───── Dataset excerpt ─────
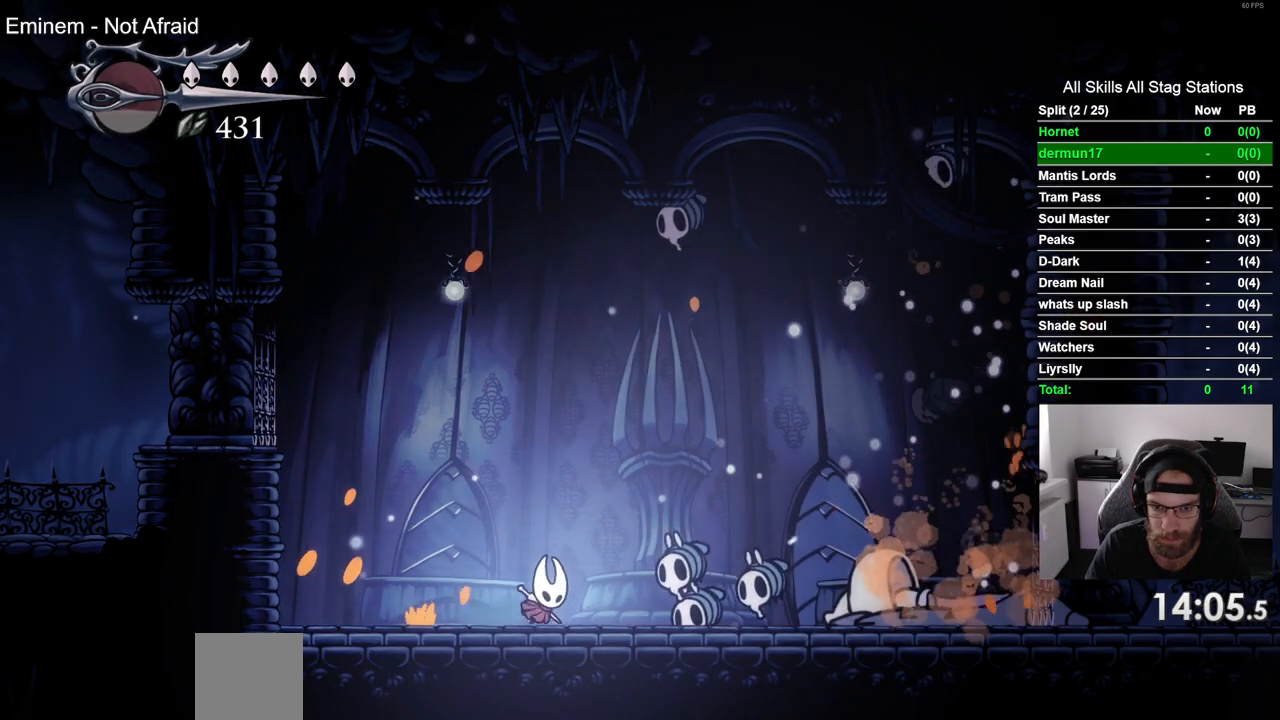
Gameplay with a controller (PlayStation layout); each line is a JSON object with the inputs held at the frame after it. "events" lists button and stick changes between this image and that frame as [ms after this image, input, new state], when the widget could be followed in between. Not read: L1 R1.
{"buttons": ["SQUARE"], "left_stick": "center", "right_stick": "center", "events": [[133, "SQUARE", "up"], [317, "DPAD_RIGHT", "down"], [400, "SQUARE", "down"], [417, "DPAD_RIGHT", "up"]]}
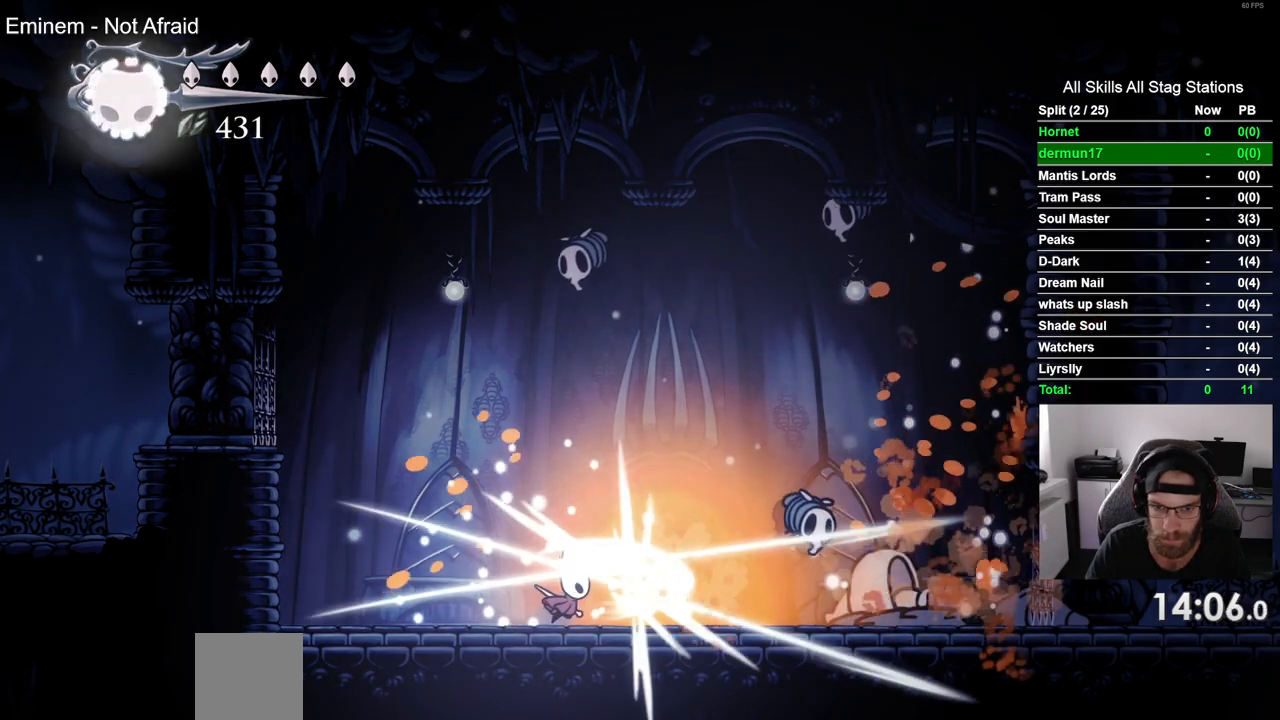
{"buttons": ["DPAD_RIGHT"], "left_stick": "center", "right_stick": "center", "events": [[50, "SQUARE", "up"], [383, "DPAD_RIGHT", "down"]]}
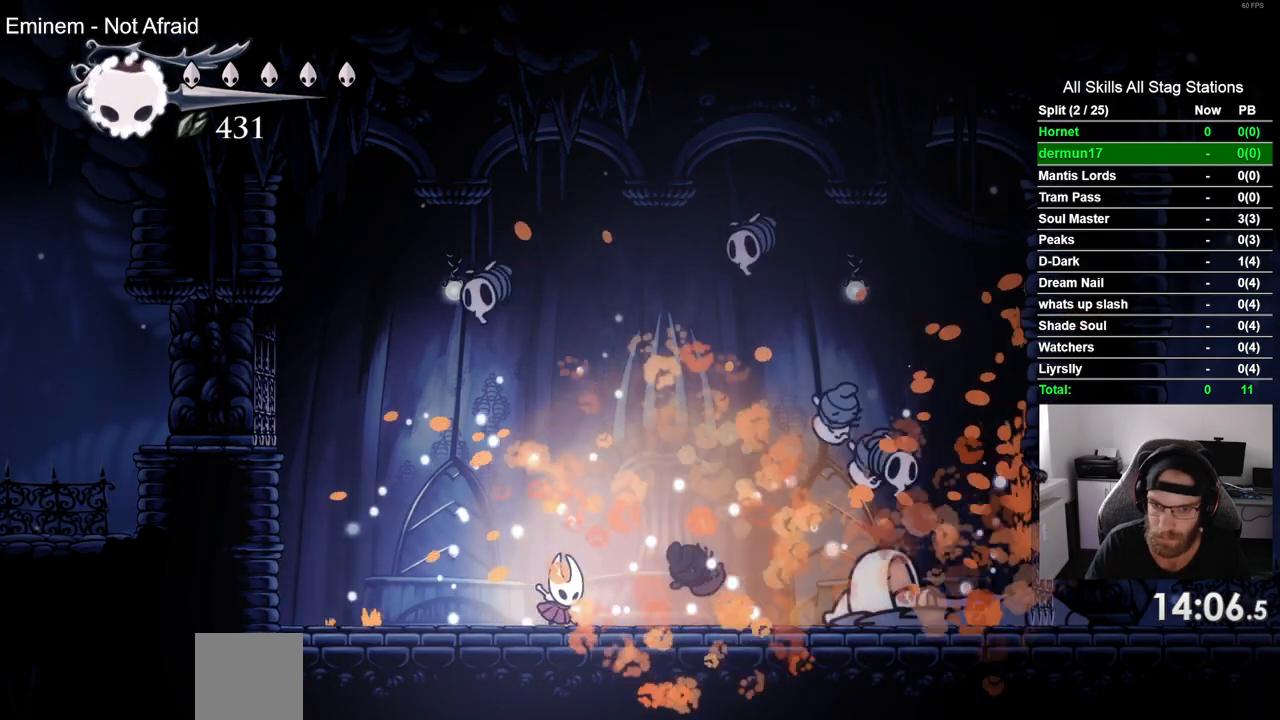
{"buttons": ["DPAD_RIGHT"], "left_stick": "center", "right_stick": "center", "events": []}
─────
- What is expected -
Set down the material above exactly as it reads, but not its pictures.

- Task output -
Gameplay with a controller (PlayStation layout); each line is a JSON object with the inputs held at the frame after it. "events" lists button and stick changes between this image and that frame as [ms after this image, input, new state], when the widget could be followed in between. Not read: L1 R1.
{"buttons": ["SQUARE"], "left_stick": "center", "right_stick": "center", "events": [[133, "SQUARE", "up"], [317, "DPAD_RIGHT", "down"], [400, "SQUARE", "down"], [417, "DPAD_RIGHT", "up"]]}
{"buttons": ["DPAD_RIGHT"], "left_stick": "center", "right_stick": "center", "events": [[50, "SQUARE", "up"], [383, "DPAD_RIGHT", "down"]]}
{"buttons": ["DPAD_RIGHT"], "left_stick": "center", "right_stick": "center", "events": []}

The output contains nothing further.